We have not by any means proven that Shakspere’s acquaintance with the Scriptures had an early date in his history; but certainly the Bible must have had a great influence upon him who was the highest representative mind of the time, its influence on the general development of the nation being unquestionable. This, therefore, seeing the Bible itself was just dawning full upon the country while Shakspere was becoming capable of understanding it, seems the suitable sequence in which to take notice of that influence, and of some of those passages in his works which testify to it.
But, besides _the_ Bible, every nation has _a_ Bible, or at least _an_ Old Testament, in its own history; and that Shakspere paid especial attention to this, is no matter of conjecture. We suspect his mode of writing historical plays is more after the fashion of the Bible histories than that of most writers of history. Indeed, the development and consequences of character and conduct are clear to those that read his histories with open eyes. Now, in his childhood Shakspere may have had some special incentive to the study of history springing out of the fact that his mother’s grandfather had been “groom of the chamber to Henry VII.,” while there is sufficient testimony that a further removed ancestor of his father, as well, had stood high in the favour of the same monarch. Therefore the history of the troublous times of the preceding century, which were brought to a close by the usurpation of Henry VII., would naturally be a subject of talk in the quiet household, where books and amusements such as now occupy our boys, were scarce or wanting altogether. The proximity of such a past of strife and commotion, crowded with eventful change, must have formed a background full of the material of excitement to an age which lived in the midst of a peculiarly exciting history of its own.

## Assigned task a
In the two rows below, about matching points between two images, switch "scene" to "setting" and write both rows out again with nothing else changed. Leave out the pictures.

## Available records
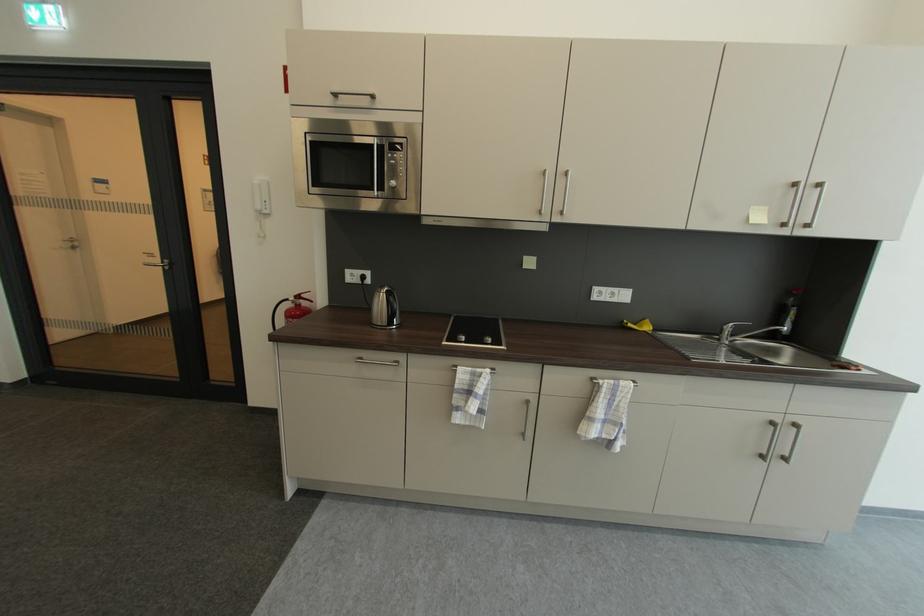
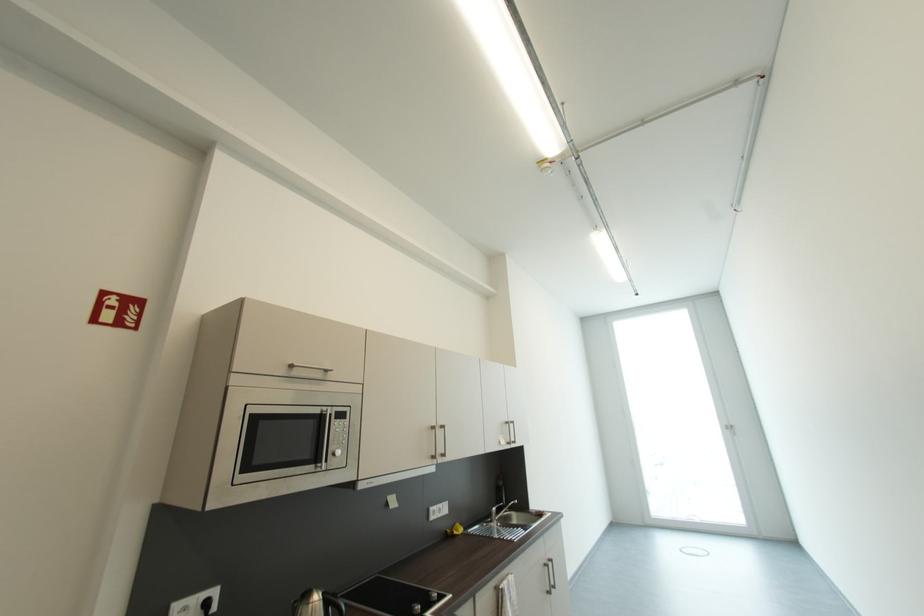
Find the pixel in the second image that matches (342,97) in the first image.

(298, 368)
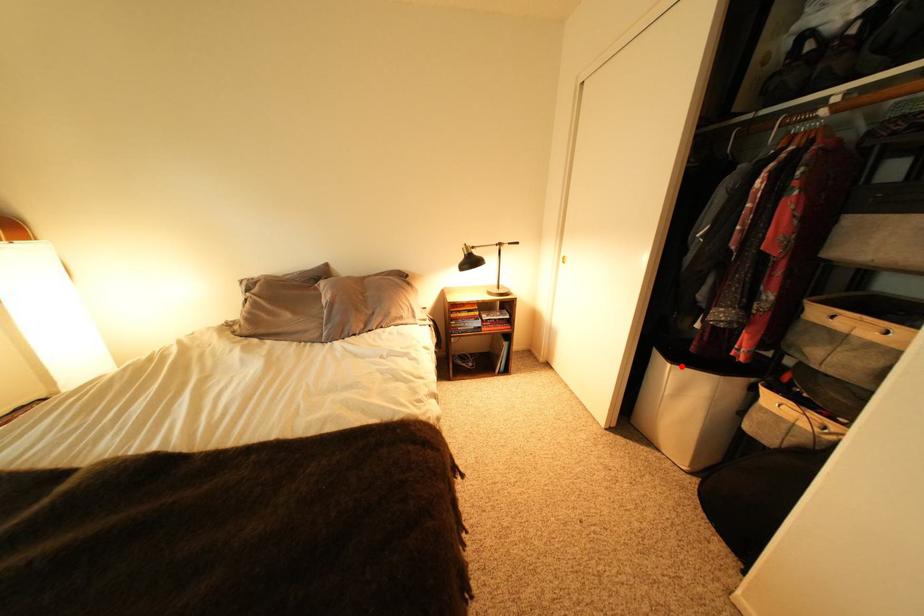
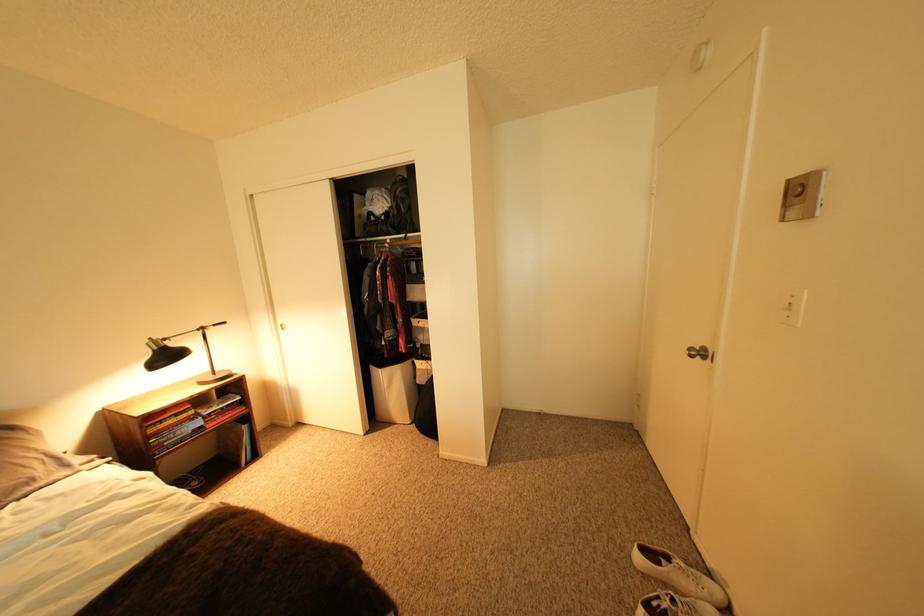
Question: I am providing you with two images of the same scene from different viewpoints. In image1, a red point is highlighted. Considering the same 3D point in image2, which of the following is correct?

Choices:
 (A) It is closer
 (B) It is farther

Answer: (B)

## Assigned task b
Repeat the passage on Shakspere and the Bible word for word, in full.

## Response area a
Find the pixel in the second image that matches (342,97) in the first image.

(298, 368)
Question: I am providing you with two images of the same setting from different viewpoints. In image1, a red point is highlighted. Considering the same 3D point in image2, which of the following is correct?

Choices:
 (A) It is closer
 (B) It is farther

Answer: (B)

## Response area b
We have not by any means proven that Shakspere’s acquaintance with the Scriptures had an early date in his history; but certainly the Bible must have had a great influence upon him who was the highest representative mind of the time, its influence on the general development of the nation being unquestionable. This, therefore, seeing the Bible itself was just dawning full upon the country while Shakspere was becoming capable of understanding it, seems the suitable sequence in which to take notice of that influence, and of some of those passages in his works which testify to it.
But, besides _the_ Bible, every nation has _a_ Bible, or at least _an_ Old Testament, in its own history; and that Shakspere paid especial attention to this, is no matter of conjecture. We suspect his mode of writing historical plays is more after the fashion of the Bible histories than that of most writers of history. Indeed, the development and consequences of character and conduct are clear to those that read his histories with open eyes. Now, in his childhood Shakspere may have had some special incentive to the study of history springing out of the fact that his mother’s grandfather had been “groom of the chamber to Henry VII.,” while there is sufficient testimony that a further removed ancestor of his father, as well, had stood high in the favour of the same monarch. Therefore the history of the troublous times of the preceding century, which were brought to a close by the usurpation of Henry VII., would naturally be a subject of talk in the quiet household, where books and amusements such as now occupy our boys, were scarce or wanting altogether. The proximity of such a past of strife and commotion, crowded with eventful change, must have formed a background full of the material of excitement to an age which lived in the midst of a peculiarly exciting history of its own.